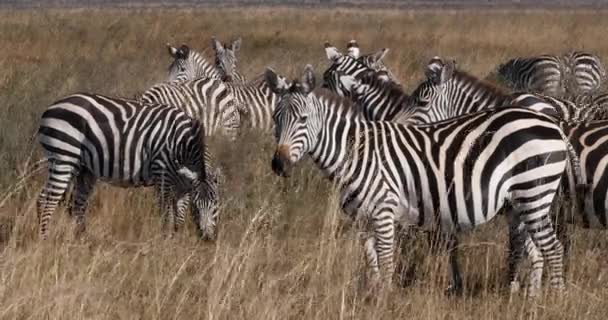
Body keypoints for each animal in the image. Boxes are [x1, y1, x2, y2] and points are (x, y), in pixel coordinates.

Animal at [36, 94, 220, 239]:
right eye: (197, 207)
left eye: (215, 204)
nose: (207, 238)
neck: (183, 145)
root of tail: (50, 108)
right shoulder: (162, 173)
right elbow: (166, 213)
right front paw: (165, 241)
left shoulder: (184, 185)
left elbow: (179, 216)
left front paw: (176, 240)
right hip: (63, 156)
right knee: (47, 199)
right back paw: (45, 240)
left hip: (84, 169)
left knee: (77, 205)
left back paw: (81, 240)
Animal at [268, 65, 568, 298]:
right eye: (275, 118)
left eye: (303, 119)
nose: (278, 165)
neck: (357, 154)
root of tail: (551, 122)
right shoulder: (362, 219)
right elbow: (371, 259)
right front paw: (374, 295)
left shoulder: (384, 210)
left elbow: (387, 259)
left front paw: (384, 300)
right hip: (520, 203)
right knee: (532, 250)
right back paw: (528, 299)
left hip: (534, 193)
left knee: (553, 249)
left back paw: (555, 300)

::::

## Task details
From the first line to the last, repeat the records exactly, leaving out the pictures.

## Solution for this problem
Body keypoints for each animal in the image. Boxes are [x1, y1, x2, y2] and points are (x, y), in pixel coordinates.

Animal at [36, 94, 220, 239]:
right eye: (197, 207)
left eye: (215, 204)
nose: (207, 238)
neck: (183, 145)
root of tail: (50, 108)
right shoulder: (162, 173)
right elbow: (166, 213)
right front paw: (165, 241)
left shoulder: (184, 185)
left elbow: (179, 216)
left front paw: (176, 240)
right hip: (63, 156)
right knee: (47, 199)
right back paw: (45, 240)
left hip: (84, 169)
left knee: (77, 205)
left back paw: (81, 240)
Animal at [268, 65, 568, 298]:
right eye: (275, 118)
left eye: (303, 119)
nose: (278, 165)
neck: (357, 154)
root of tail: (551, 122)
right shoulder: (362, 219)
right elbow: (371, 259)
right front paw: (374, 295)
left shoulder: (384, 210)
left elbow: (387, 259)
left front paw: (384, 300)
right hip: (520, 203)
right knee: (532, 250)
right back paw: (528, 299)
left hip: (534, 193)
left knee: (553, 249)
left back paw: (555, 300)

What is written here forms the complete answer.